A CSR array where each row stores a batch of identically-sized M x N matrices. RowSize(i) returns the batch count (not the raw element count). operator()(i, j) returns the j-th matrix in row i's batch. Used for per-quadrature-point data such as Jacobians and basis function coefficients inside FiniteVolume and VariationalReconstruction.
Source: DNDS/ArrayDOF.hpp.
ArrayDof is the primary data structure for solver state. It inherits the father/son/transformer machinery from ArrayEigenMatrixPair and adds MPI-collective vector-space operations: norm2(), dot(), +=, addTo(R, alpha) (AXPY), setConstant(). These are implemented in DNDS/ArrayDOF_op.hxx with specializations for both CPU and CUDA backends.

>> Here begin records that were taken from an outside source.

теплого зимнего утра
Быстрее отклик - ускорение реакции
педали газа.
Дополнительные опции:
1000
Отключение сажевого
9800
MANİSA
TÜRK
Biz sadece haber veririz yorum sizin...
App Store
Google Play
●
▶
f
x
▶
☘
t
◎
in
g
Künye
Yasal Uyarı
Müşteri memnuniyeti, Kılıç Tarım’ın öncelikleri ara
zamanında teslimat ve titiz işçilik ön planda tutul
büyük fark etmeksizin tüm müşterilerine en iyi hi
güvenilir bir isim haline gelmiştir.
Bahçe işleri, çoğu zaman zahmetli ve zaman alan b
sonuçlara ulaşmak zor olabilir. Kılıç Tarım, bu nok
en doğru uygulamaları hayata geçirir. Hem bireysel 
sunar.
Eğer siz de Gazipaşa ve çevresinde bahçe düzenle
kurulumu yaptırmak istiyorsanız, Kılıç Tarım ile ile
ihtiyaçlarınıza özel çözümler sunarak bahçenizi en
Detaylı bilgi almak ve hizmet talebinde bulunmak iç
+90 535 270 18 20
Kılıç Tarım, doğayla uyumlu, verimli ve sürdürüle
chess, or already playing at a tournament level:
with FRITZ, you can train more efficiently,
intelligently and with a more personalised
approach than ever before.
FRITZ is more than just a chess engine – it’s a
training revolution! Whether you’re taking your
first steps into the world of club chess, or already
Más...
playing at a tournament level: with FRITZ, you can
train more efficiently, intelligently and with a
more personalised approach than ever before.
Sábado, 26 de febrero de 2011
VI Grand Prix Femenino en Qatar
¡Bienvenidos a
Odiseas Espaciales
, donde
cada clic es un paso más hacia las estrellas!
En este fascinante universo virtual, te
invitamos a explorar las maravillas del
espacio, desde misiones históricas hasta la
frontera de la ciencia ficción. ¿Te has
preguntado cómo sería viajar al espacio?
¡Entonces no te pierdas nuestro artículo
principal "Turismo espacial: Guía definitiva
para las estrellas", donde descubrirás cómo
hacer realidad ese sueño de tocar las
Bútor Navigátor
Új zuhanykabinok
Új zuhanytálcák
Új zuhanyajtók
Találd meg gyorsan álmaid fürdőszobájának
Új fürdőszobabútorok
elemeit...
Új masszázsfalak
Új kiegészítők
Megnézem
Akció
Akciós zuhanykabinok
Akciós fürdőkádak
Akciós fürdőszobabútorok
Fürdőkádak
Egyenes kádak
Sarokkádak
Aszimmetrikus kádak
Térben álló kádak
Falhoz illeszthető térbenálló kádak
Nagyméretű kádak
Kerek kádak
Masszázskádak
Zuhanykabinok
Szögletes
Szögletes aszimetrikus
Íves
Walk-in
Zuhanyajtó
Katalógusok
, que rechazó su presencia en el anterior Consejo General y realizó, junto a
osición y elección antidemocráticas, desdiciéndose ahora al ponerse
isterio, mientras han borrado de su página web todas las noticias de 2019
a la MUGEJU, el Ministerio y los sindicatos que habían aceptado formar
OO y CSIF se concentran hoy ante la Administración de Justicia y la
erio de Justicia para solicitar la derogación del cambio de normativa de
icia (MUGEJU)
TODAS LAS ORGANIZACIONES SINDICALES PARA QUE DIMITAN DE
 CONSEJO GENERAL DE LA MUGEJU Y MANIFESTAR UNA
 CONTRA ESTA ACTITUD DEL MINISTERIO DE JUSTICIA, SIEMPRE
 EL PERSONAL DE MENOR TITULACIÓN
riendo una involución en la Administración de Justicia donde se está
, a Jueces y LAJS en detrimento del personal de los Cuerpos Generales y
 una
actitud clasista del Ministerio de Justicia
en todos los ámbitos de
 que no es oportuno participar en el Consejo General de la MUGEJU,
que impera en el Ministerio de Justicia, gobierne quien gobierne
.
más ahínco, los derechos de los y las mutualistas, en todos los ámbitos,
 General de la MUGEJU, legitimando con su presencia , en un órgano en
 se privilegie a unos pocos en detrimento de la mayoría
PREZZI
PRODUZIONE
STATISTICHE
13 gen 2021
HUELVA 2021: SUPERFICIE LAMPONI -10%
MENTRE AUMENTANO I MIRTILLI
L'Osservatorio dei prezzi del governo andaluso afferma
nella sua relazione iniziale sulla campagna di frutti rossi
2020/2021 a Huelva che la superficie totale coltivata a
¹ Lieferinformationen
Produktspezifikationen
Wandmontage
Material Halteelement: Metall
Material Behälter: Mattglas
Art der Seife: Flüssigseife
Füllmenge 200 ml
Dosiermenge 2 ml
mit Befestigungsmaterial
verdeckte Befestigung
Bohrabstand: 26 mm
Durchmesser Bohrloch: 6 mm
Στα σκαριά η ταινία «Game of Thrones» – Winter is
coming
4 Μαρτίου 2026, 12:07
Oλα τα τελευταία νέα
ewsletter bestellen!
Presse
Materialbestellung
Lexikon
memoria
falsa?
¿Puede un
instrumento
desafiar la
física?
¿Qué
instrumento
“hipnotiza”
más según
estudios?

Defined in CFV/VRDefines.hpp:
| Typedef | Template | Per-cell shape | Purpose |
|---|---|---|---|
tUDof<N> | ArrayDof<N, 1> | N x 1 | Cell-mean conservative variables (e.g. rho, rho*u, rho*v, rho*w, rho*E) |
tURec<N> | ArrayDof<DynamicSize, N> | nDOF x N | High-order reconstruction coefficients. nDOF depends on the polynomial order and is set at runtime. |
tUGrad<N, dim> | ArrayDof<dim, N> | dim x N | Spatial gradients of the N variables |
If you are writing a new PDE solver on top of DNDSR, these are the arrays you will use for your unknowns. FiniteVolume::BuildUDof and VariationalReconstruction::BuildURec/BuildUGrad allocate them with the correct sizes and ghost mappings from the mesh.